To kick things off, I wanted to talk a little bit about what’s been going on with the growing presence of touch interfaces. While the keyboard and mouse still reign supreme in desktop computing, the success of the iPad and other tablets, as well as smartphones, has definitely broadened the reach of touch as a user interface. And that is filtering its way back into the desktop computing space, with the rise in popularity of all-in-one computers with touch-enabled monitors. In fact, I am writing this post on one of those new touch all-in-ones, the Lenovo A720.
I am finding my own computing behavior changing as well. For my day-to-day work and web surfing, I rely on my Windows slate tablet (ASUS Eee Slate EP121), which is touch-enabled as well. Most of the devices I interact with on a daily basis are touch interfaces and I’ve become so used to it that I often find myself touching a laptop or desktop monitor now, and wondering why nothing is happening.

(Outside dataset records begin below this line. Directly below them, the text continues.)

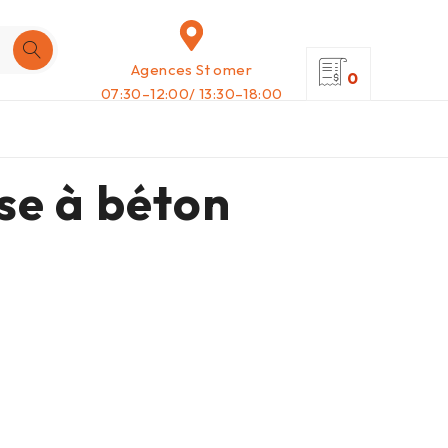
Agences St omer
0
07:30–12:00/ 13:30–18:00
se à béton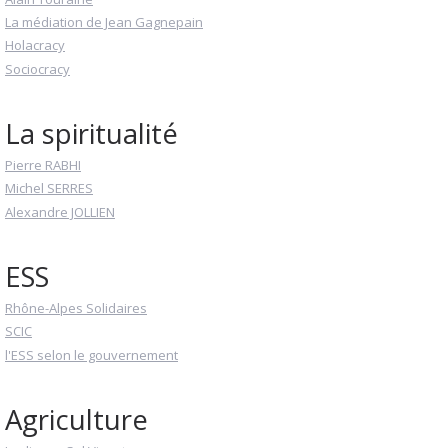
La médiation de Jean Gagnepain
Holacracy
Sociocracy
La spiritualité
Pierre RABHI
Michel SERRES
Alexandre JOLLIEN
ESS
Rhône-Alpes Solidaires
SCIC
l'ESS selon le gouvernement
Agriculture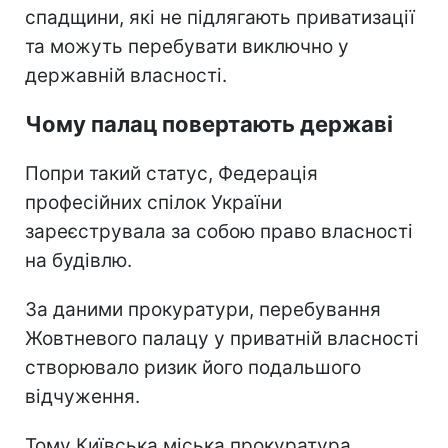
спадщини, які не підлягають приватизації
та можуть перебувати виключно у
державній власності.
Чому палац повертають державі
Попри такий статус, Федерація
професійних спілок України
зареєструвала за собою право власності
на будівлю.
За даними прокуратури, перебування
Жовтневого палацу у приватній власності
створювало ризик його подальшого
відчуження.
Тому Київська міська прокуратура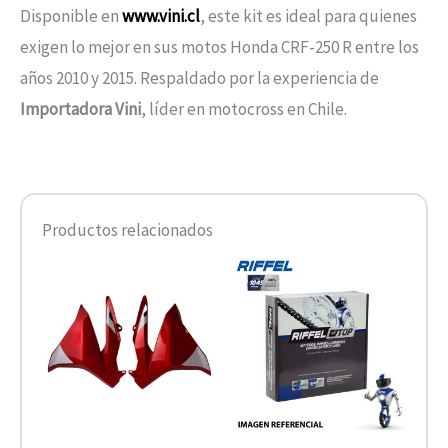
Disponible en
www.vini.cl
, este kit es ideal para quienes
exigen lo mejor en sus motos Honda CRF-250 R entre los
años 2010 y 2015. Respaldado por la experiencia de
Importadora Vini
, líder en motocross en Chile.
Productos relacionados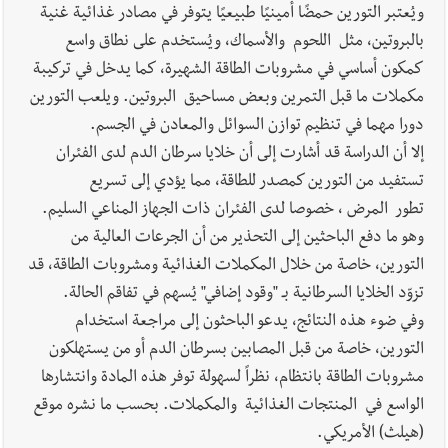
ويُعتبر التورين حمضًا أمينيًا طبيعيًا يتوفر في مصادر غذائية غنية
بالبروتين، مثل اللحوم والأسماك، ويُستخدم على نطاق واسع
كمكون أساسي في مشروبات الطاقة الشهيرة، كما يدخل في تركيبة
مكملات ما قبل التمرين وبعض مساحيق البروتين. ويلعب التورين
دورا مهما في تنظيم توازن السوائل والمعادن في الجسم.
إلا أن الدراسة قد أشارت إلى أن خلايا سرطان الدم لدى الفئران
تستفيد من التورين كمصدر للطاقة، مما يؤدي إلى تسريع
تطور المرض ، خصوصا لدى الفئران ذات الجهاز المناعي السليم.
وهو ما دفع الباحثين إلى التحذير من أن الجرعات العالية من
التورين، خاصة من خلال المكملات الغذائية ومشروبات الطاقة، قد
تزوّد الخلايا السرطانية بـ "وقود إضافي" يُسهم في تفاقم الحالة.
وفي ضوء هذه النتائج، يدعو الباحثون إلى مراجعة استخدام
التورين، خاصة من قبل المصابين بسرطان الدم أو من يستهلكون
مشروبات الطاقة بانتظام، نظراً لسهولة توفر هذه المادة وانتشارها
الواسع في المنتجات الغذائية والمكملات. بحسب ما نشره موقع
(هيلث) الأمريكي.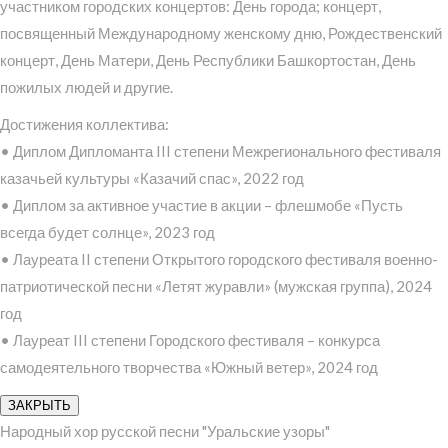
участником городских концертов: День города; концерт,
посвященный Международному женскому дню, Рождественский
концерт, День Матери, День Республики Башкортостан, День
пожилых людей и другие.
Достижения коллектива:
• Диплом Дипломанта III степени Межрегионального фестиваля
казачьей культуры «Казачий спас», 2022 год
• Диплом за активное участие в акции – флешмобе «Пусть
всегда будет солнце», 2023 год
• Лауреата II степени Открытого городского фестиваля военно-
патриотической песни «Летят журавли» (мужская группа), 2024
год
• Лауреат III степени Городского фестиваля – конкурса
самодеятельного творчества «Южный ветер», 2024 год
ЗАКРЫТЬ
Народный хор русской песни "Уральские узоры"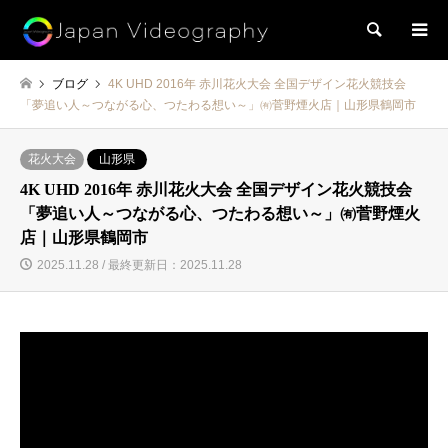
検索
ブログ
4K UHD 2016年 赤川花火大会 全国デザイン花火競技会
「夢追い人～つながる心、つたわる想い～」㈲菅野煙火店｜山形県鶴岡市
花火大会
山形県
4K UHD 2016年 赤川花火大会 全国デザイン花火競技会
「夢追い人～つながる心、つたわる想い～」㈲菅野煙火
店｜山形県鶴岡市
2025.11.28 / 最終更新日：2025.11.28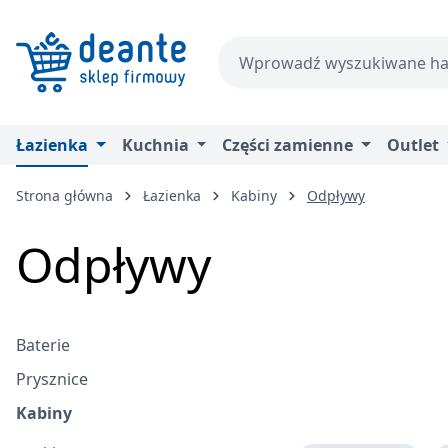
zejdź do głównej zawartości
Przejdź do wyszukiwania
Przejdź do głównej nawigacji
Łazienka
Kuchnia
Części zamienne
Outlet
Strona główna
Łazienka
Kabiny
Odpływy
Odpływy
Baterie
Prysznice
Kabiny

So why is touch such a big deal? Because more and more of the devices that we either use now or are going to use in the near future (think smartphones and tablets) rely on a touch interface, and that means that software applications, even expert software like GIS or 3D virtual landscapes, will need to be touch-compatible if they are going to make the transition to new hardware platforms. Even more importantly, software users who haven’t worked with touch are probably going to have to come to grips with this new interface style. Some people take to touch quite quickly and intuitively, while others are going to struggle a bit.
On the developer side, writing applications with touch capabilities presents challenges, such as precision with finger movements and touch pressure and creating meaningful gestures for complex commands. When you’re talking about a complex series of tasks like working with map layers in a GIS, for instance, it can get a bit tricky. Still, we’ve already got the example of ArcGIS for iOS which is available on the small iPhone screen and the larger iPad and works quite well with a number of touch gestures. However, it’s quite a leap from the streamlined lightweight mobile apps to a full-fledged desktop GIS software package, which might require a real rethinking of how users interact with the various modules, viewers and tools to get a satisfying touch interface working.
So, even if you’re not a user of a touch device now, you may find that changing in the near future. Computing platforms and interfaces are changing whether everyone likes it or not and, while I don’t think keyboards and mice are going away anytime soon, in the world of technology they’ve been around for ages and may find themselves going the way of the punch card.